*** Opening of Study material ***
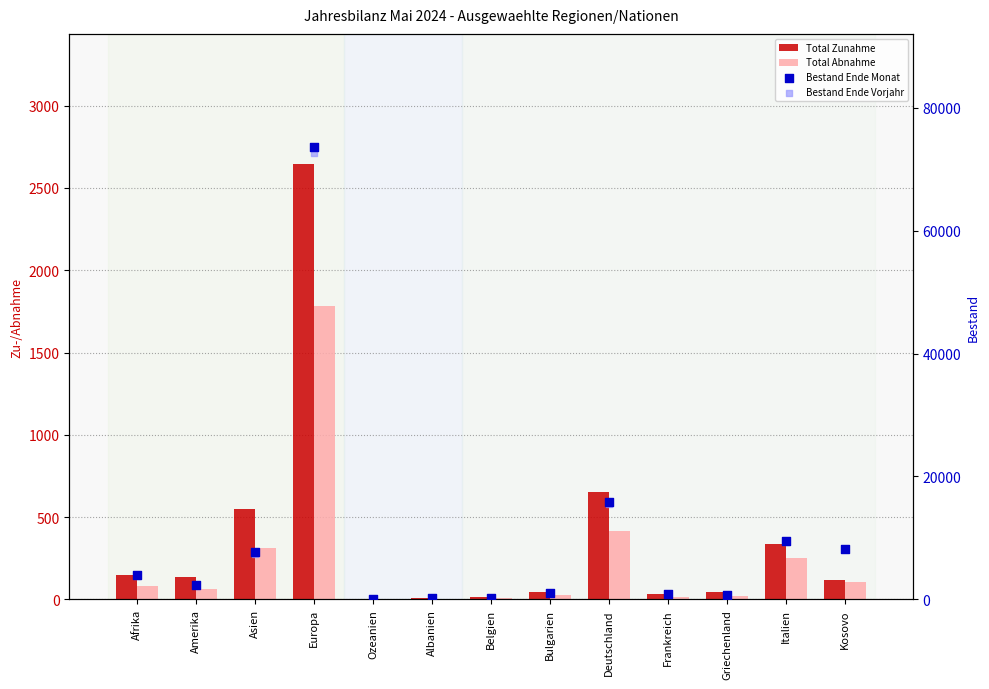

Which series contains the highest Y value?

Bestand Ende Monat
*** Close of Study material ***
*** Opening of Study material ***
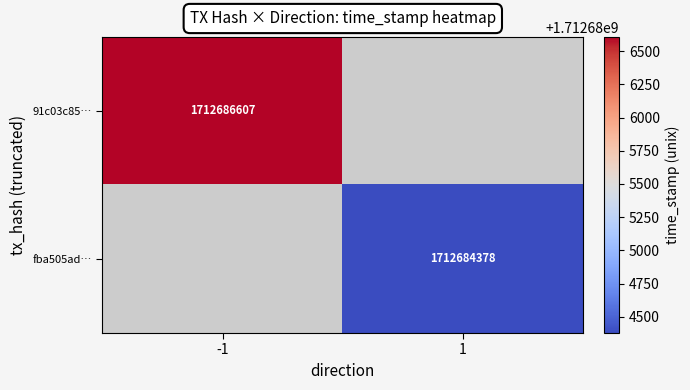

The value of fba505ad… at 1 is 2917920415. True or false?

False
*** Close of Study material ***
*** Opening of Study material ***
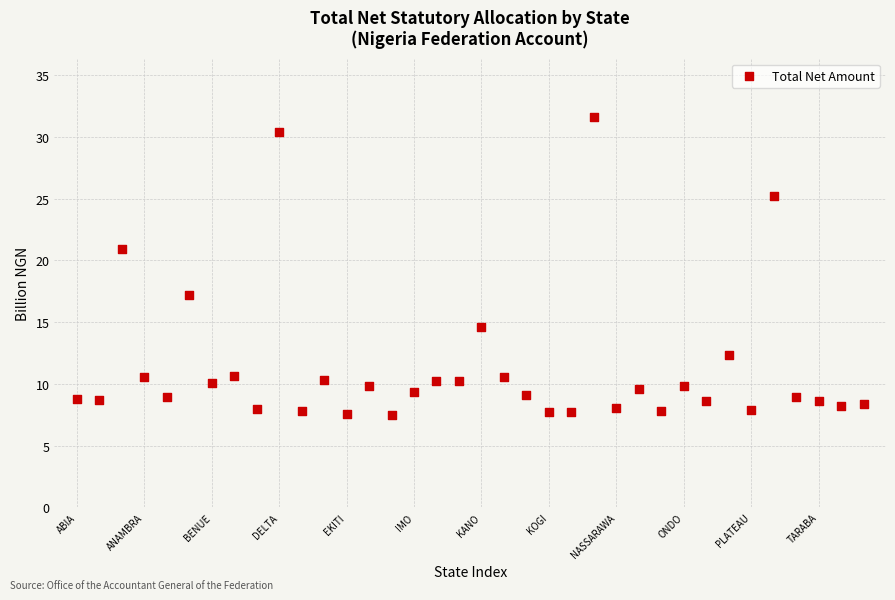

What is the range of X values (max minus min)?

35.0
*** Close of Study material ***
What is expected: List each line of the records that contains the string "values", counting a match only when the letter case is the same.

Task result:
What is the range of X values (max minus min)?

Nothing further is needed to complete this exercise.